Les complotistes d’aujourd’hui sont nos Cohn-Bendit à nous. Et j’espère bien qu’on n’attendra pas soixante ans pour leur crever la panse.

 

Le complotisme est une colonisation supplémentaire de l’esprit européen par l’Amérique des bas-fonds, l’Amérique des ratés.

 

Si tant est que nous soyons eurasistes, nous autres hyperboréens, il semble cependant que nous le soyons autrement que l’on ne le serait selon la volonté de puissance de certains. Nous ne sommes pas des complotistes… Nous n’en croyons pas nos oreilles, lorsque nous les entendons parler, tous ces conférenciers internautes. « Voici les modalités du complot ! » C’est avec cette exclamation qu’ils se précipitent tous sur nous, avec une recette à la main, la bouche hiératique pleine de vomi. « Mais qu’importe à nous le complot ? » - répondons-nous avec étonnement. « Voici le complot ! » - reprennent ces sales vociférateurs endiablés : et voici la vertu, le nouveau chemin du bonheur !... Car, en plus de tout le reste, voici qu’ils se piquent de vertu et de puritanisme, nos petits héros… Nous sommes, de par notre nature, beaucoup trop heureux pour ne pas voir qu'il y a une petite séduction dans le fait de devenir eurasiste ; c'est-à-dire immoraliste et aventurier... Nous avons pour le labyrinthe mégalithique de nos ombilics limbesques une curiosité particulière, nous tâchons, pour cela, de faire connaissance de monsieur le Minotaure dont on raconte des choses si dangereuses. Chut ! Écoutez ! Le Taureau trépigne sur les parois de nos grottes antédiluviennes, il revient à la vie, ses naseaux frémissent et crachent de l’air chaud. Que nous importe votre corde à complots qui, prétendez-vous, nous aiderait à sortir de la caverne ! Vous voulez nous sauver au moyen de votre corde ! Et nous, nous vous supplions instamment de vous pendre avec !

**Données extraites**:
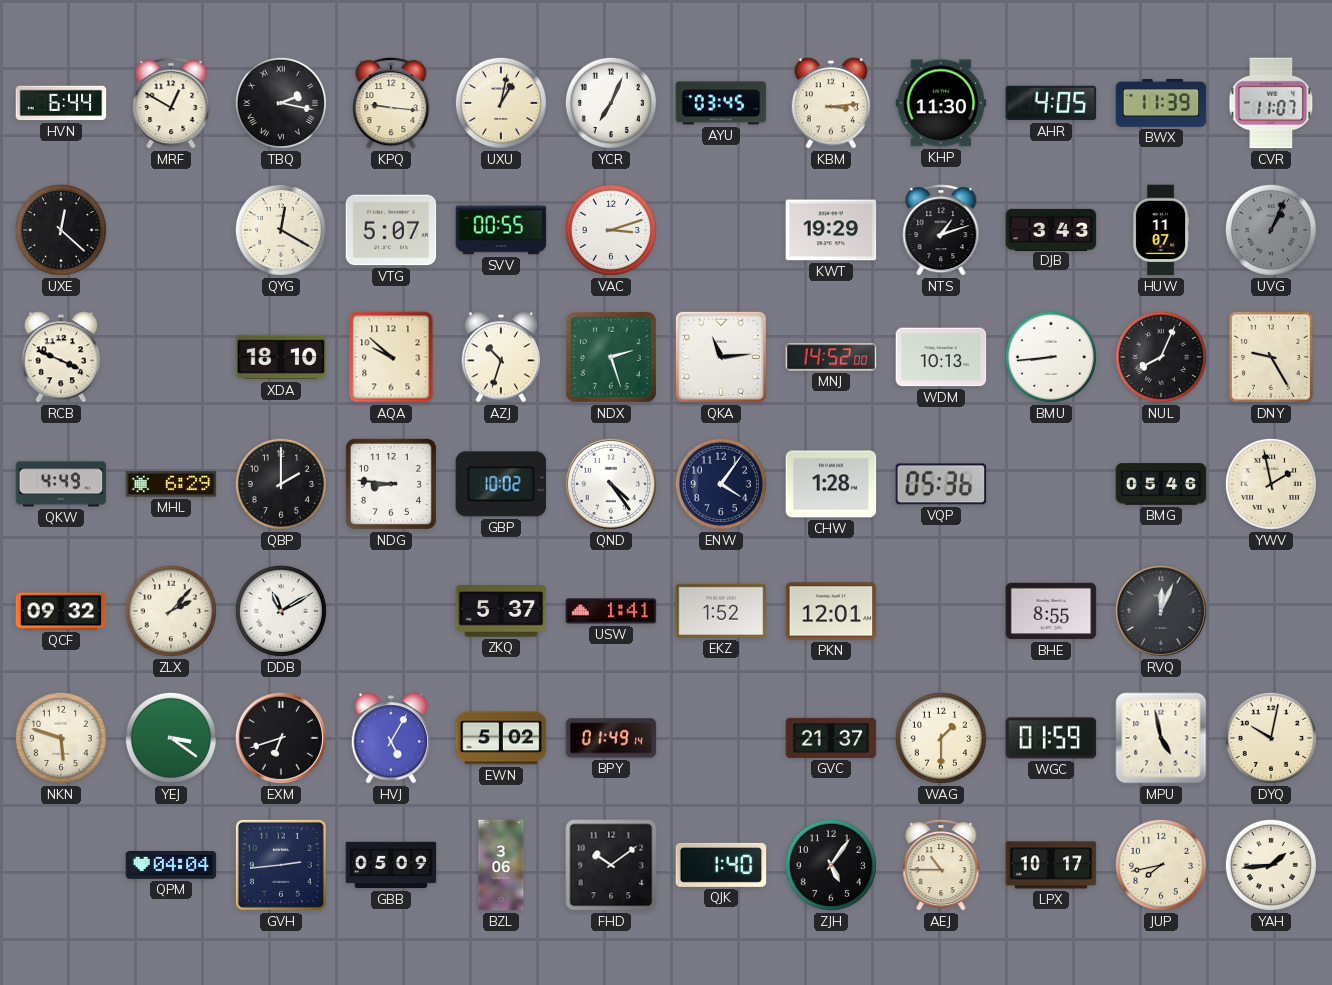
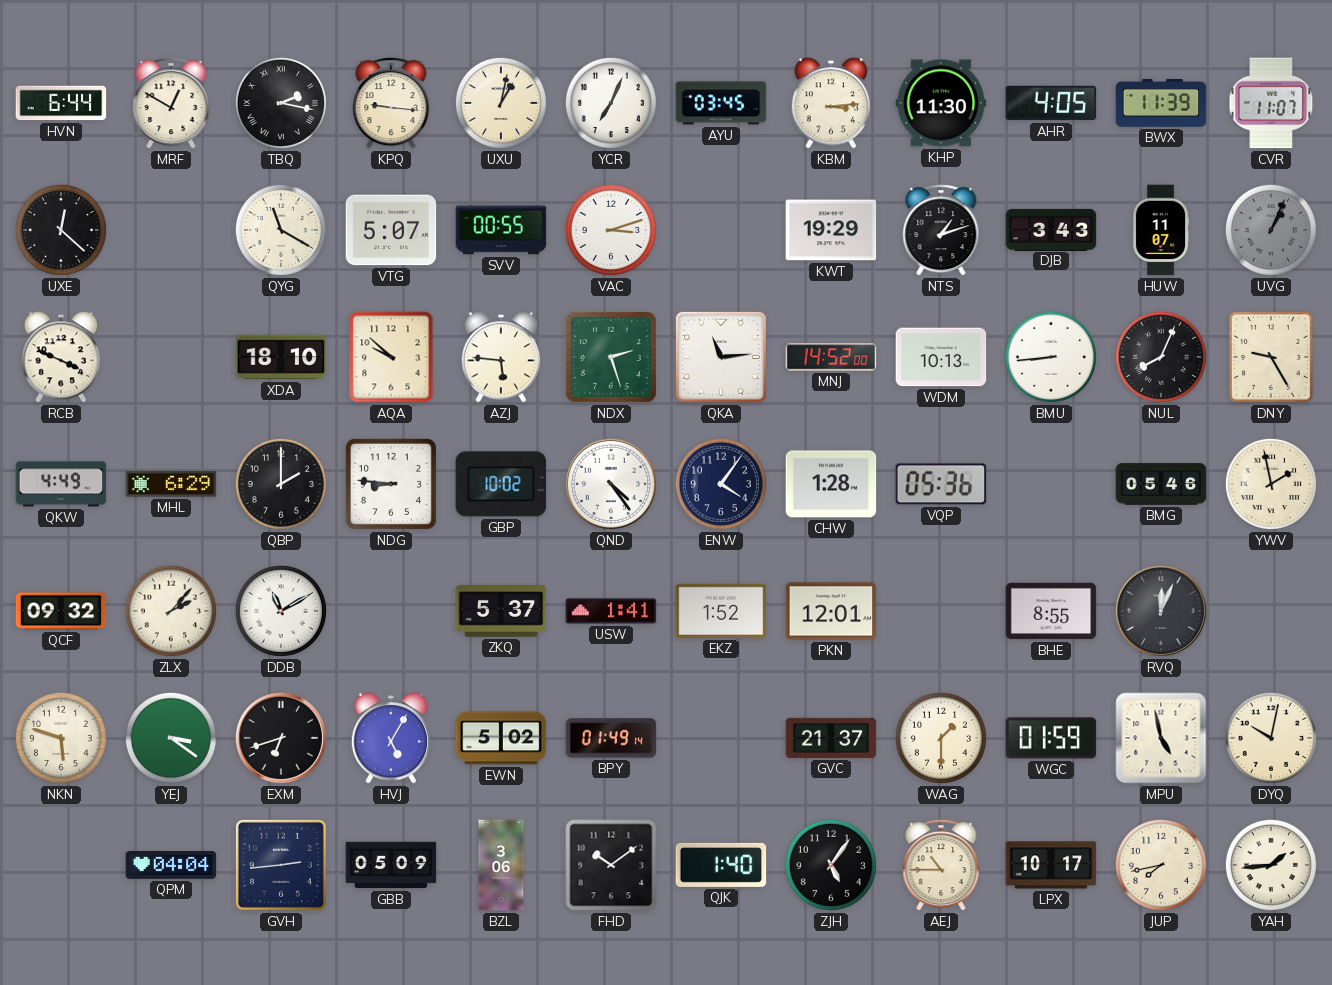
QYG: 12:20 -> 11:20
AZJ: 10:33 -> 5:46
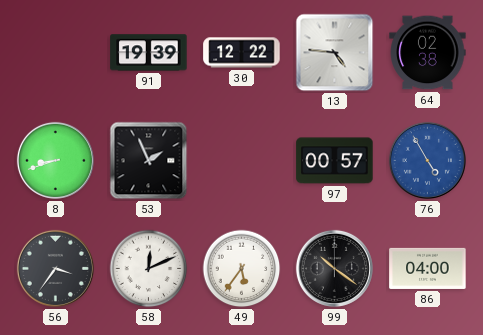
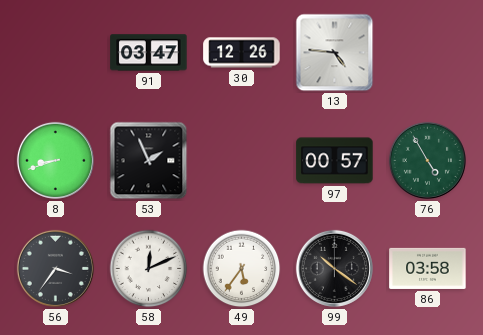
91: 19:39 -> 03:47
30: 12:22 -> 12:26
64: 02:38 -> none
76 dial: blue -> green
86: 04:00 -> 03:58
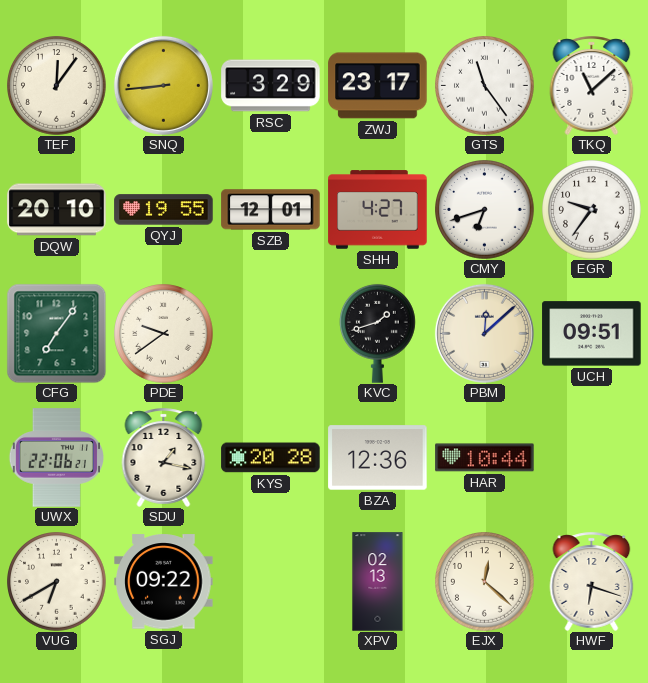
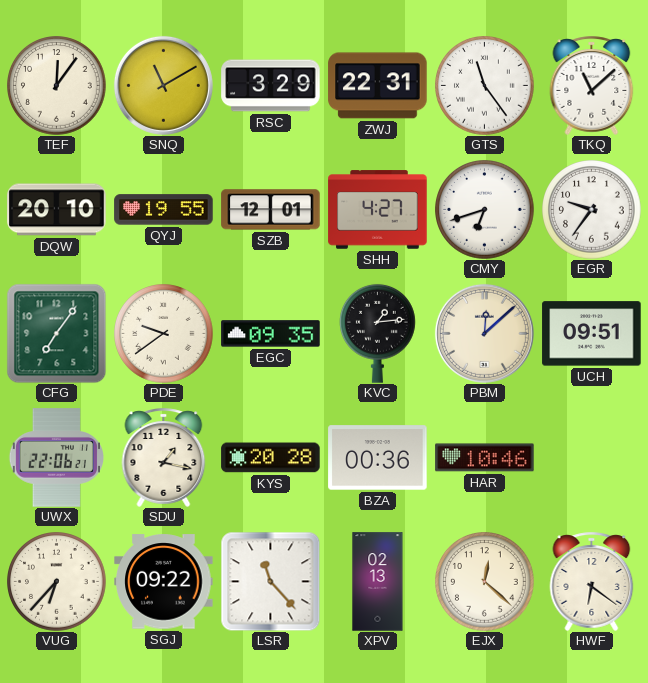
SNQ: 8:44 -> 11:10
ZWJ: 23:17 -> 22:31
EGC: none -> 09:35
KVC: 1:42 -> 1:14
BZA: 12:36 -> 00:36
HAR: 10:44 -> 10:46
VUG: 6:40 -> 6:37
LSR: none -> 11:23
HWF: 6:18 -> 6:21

**Consignes de l'exercice**:
(a) Indiquez si chacune des affirmations suivantes concorde avec l'article sur le complotisme, en répondant par oui ou par non et en citant à l'identique les mots de l'article qui tranchent : (i) le complotisme y est présenté comme une colonisation de l'esprit européen par l'Amérique ; (ii) ceux qui parlent dans l'article se déclarent complotistes ; (iii) le Taureau y est décrit comme mort et immobile.
(b) Recopiez à l'identique les lignes du listing, depuis la ligne qui contient « 91: 19:39 -> 03:47 » jusqu'à la fin du listing, ces deux bornes comprises, en omettant les images.
L'article et le listing proviennent de sources différentes.

**Réponses proposées**:
(a)
(i) Oui : « Le complotisme est une colonisation supplémentaire de l’esprit européen par l’Amérique des bas-fonds, l’Amérique des ratés. »
(ii) Non : « Nous ne sommes pas des complotistes… »
(iii) Non : « il revient à la vie »

(b)
91: 19:39 -> 03:47
30: 12:22 -> 12:26
64: 02:38 -> none
76 dial: blue -> green
86: 04:00 -> 03:58
SNQ: 8:44 -> 11:10
ZWJ: 23:17 -> 22:31
EGC: none -> 09:35
KVC: 1:42 -> 1:14
BZA: 12:36 -> 00:36
HAR: 10:44 -> 10:46
VUG: 6:40 -> 6:37
LSR: none -> 11:23
HWF: 6:18 -> 6:21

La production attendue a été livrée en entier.